Der erste Moment, in dem Gilbert sich mit seinem Leben auseinandersetzen muss, ist der, als die Karawane durch seine Stadt zieht. Wie jedes Jahr. Diesmal geht einer jungen Dame und ihrer mitreisenden Mutter der Motor kaputt und sie müssen rasten. Die Geschichte spielt nun in der Zeit, in der diese beiden, von Grund auf verschiedenen Lebenseinstellungen kollidieren. Und zwar in der Liebe der beiden Hauptfiguren. Gilbert ist verhaftet in seinem Leben, das bewegunglsos dahingleitet. Er lebt in gewisser Weise für seine Umwelt, und will selbst, so gesteht er sich ein, einfach ein guter Mensch sein. Sein Konflikt mit dem Neuen offenbart aber auch gleichzeitig den Konflikt mit dem Alten. Seine Mutter ist pflegebedürftig wegen ihrer selbst verschuldeten Fettleibigkeit, seine Schwestern sind beide noch jung und haben nur dieses Leben. Sie können nicht hinaus und er auch nicht.

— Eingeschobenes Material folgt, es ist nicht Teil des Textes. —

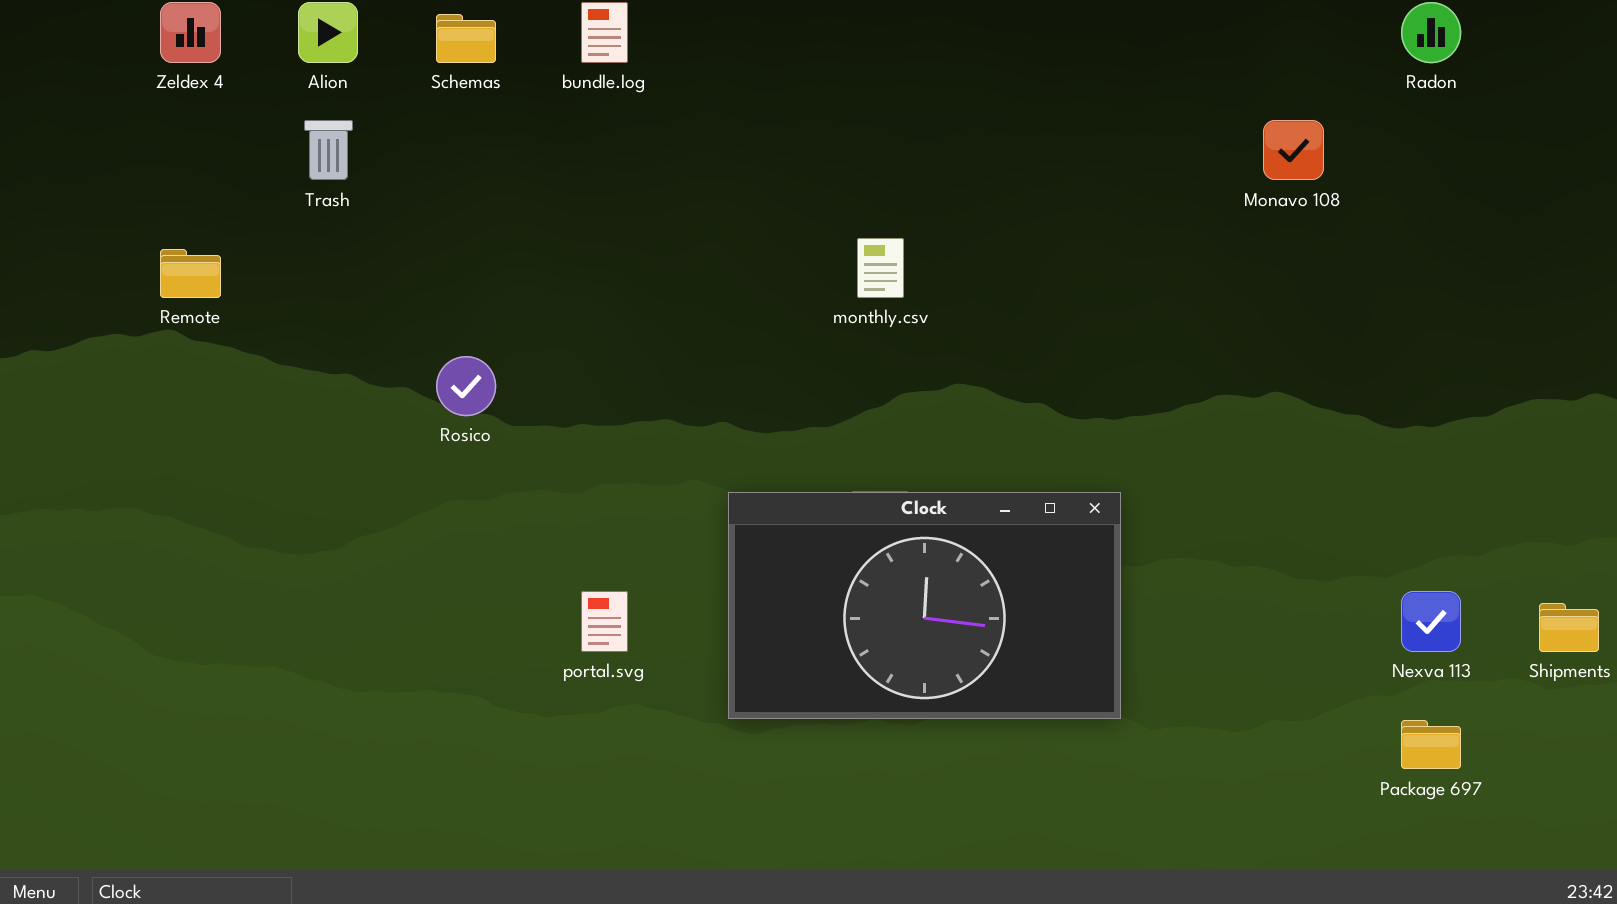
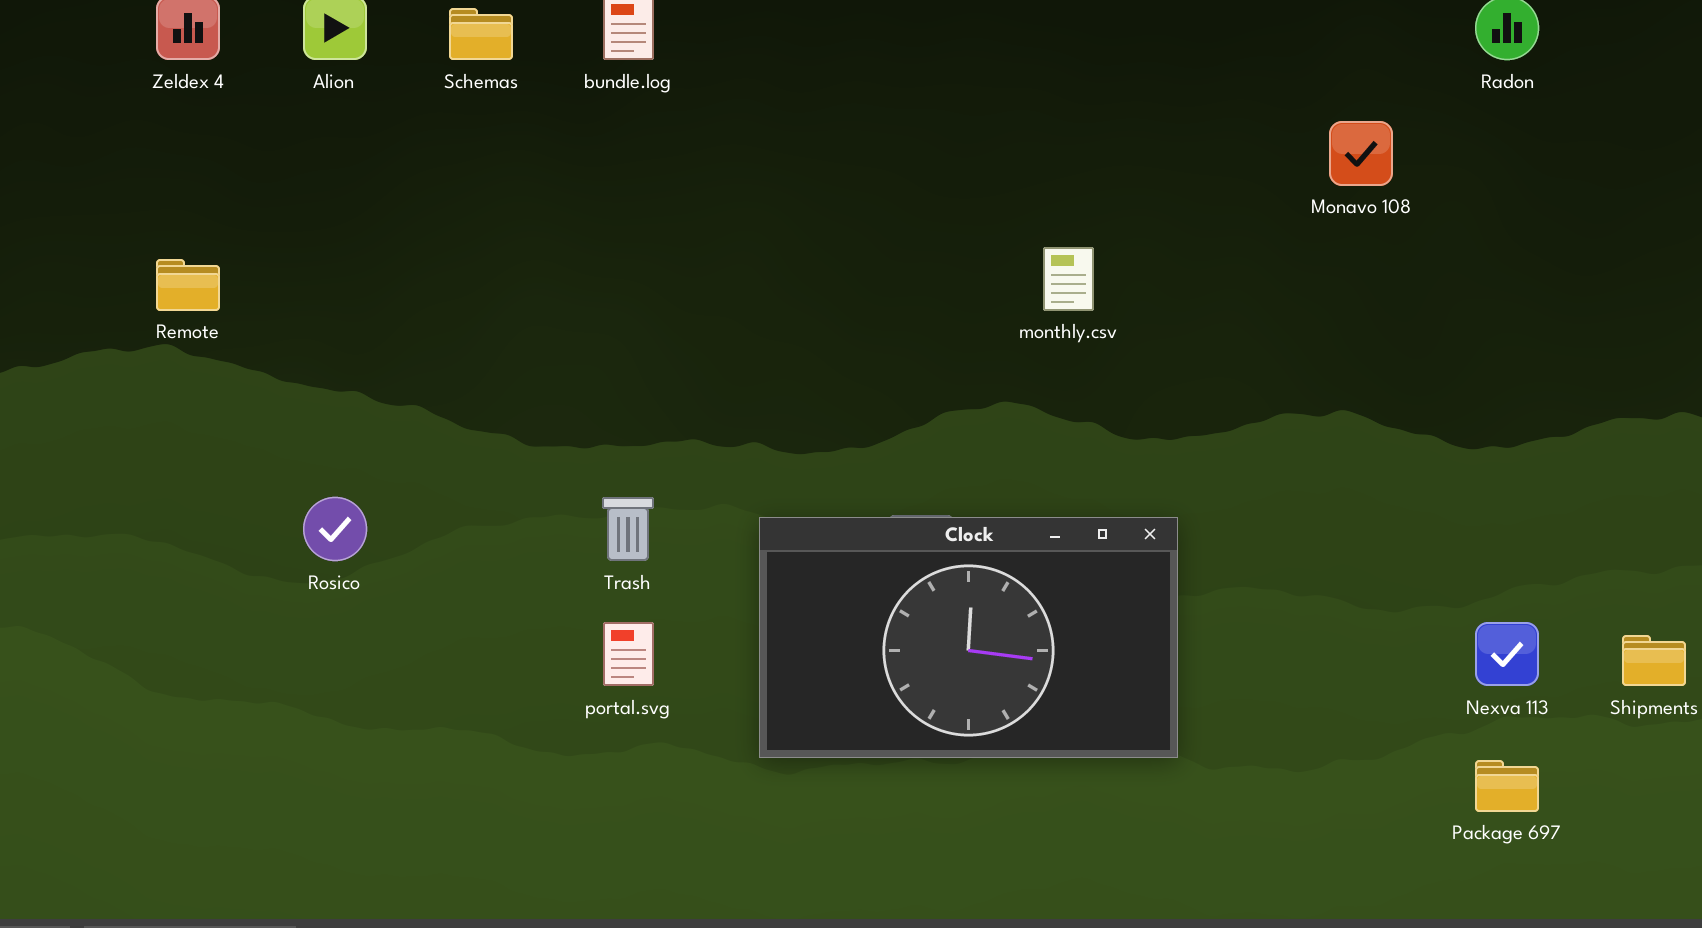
Trash: [304,120,353,180] -> [602,497,654,561], moved
monthly.csv: [857,238,904,298] -> [1043,247,1094,311], moved
Rosico: [436,356,496,416] -> [303,497,367,561], moved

Und so lebt Gilbert unbewusst zwischen diesen beiden Konflikten. Nur kann so seine Liebe zur unkomplizierten und lebensfrohen Becky nicht bestehen oder gar ausgesprochen werden. Die beiden verharren zwischen freundschaftlichem Spaß und hintergründigen Diskussionen. Ihre Liebe ist eindeutig. Nur keiner kann sie richtig aussprechen, auch wenn sie sich küssen und Sex haben. Es ist eben ein Problem zwischen Gefühlen, Verstand und Realität. Und genau dieser kommt in diesem Film so gut rüber wie in kaum einem anderen. Am Ende schließlich ist es ironischer Weise ein brutaler Schicksalsschlag, der ihn dazu bringt, sich von seiner Umgebung zu lösen. Sein Bruder Arnie und er warten – wie schon zu Beginn des Films – auf die durchziehende Karavane. Sein Bruder fragt ihn, ob sie auch weggehen können wie ihre Schwestern. Die Antwort, die er gibt, ist einfach: ''We can go anywhere.''
Auf diese Weise ist für mich ''Gibert Grape'' ein grandioses Meisterwerk geworden, das inhaltliche Komplexität auf einer direkten Gefühlsebene spürbar macht. Getragen von grandiosen schauspielerischen Leistungen, ist dieer Film ganz großes Kino voller intensiver Gefühle. Wenn Gilbert und Arnie gemeinsam durch das karge Iowa gehen und man ihren inneren Band auf körperlicher Ebene zu spüren glaubt, dann ist das schlichtweg das Beste, was sich ein Regisseur wünschen kann: vollkommene Anteilnahme mit den Figuren.
FAZIT: Subtiles Drama mit glaubwürdigen Charakteren, deren Konflikte ebenso nuanciert wie vielschichtig ausgearbeitet sind. Ein Film mit authentischen Darstellern, einem grandiosen Soundtrack und einer ungemein atmosphärischen Kameraarbeit.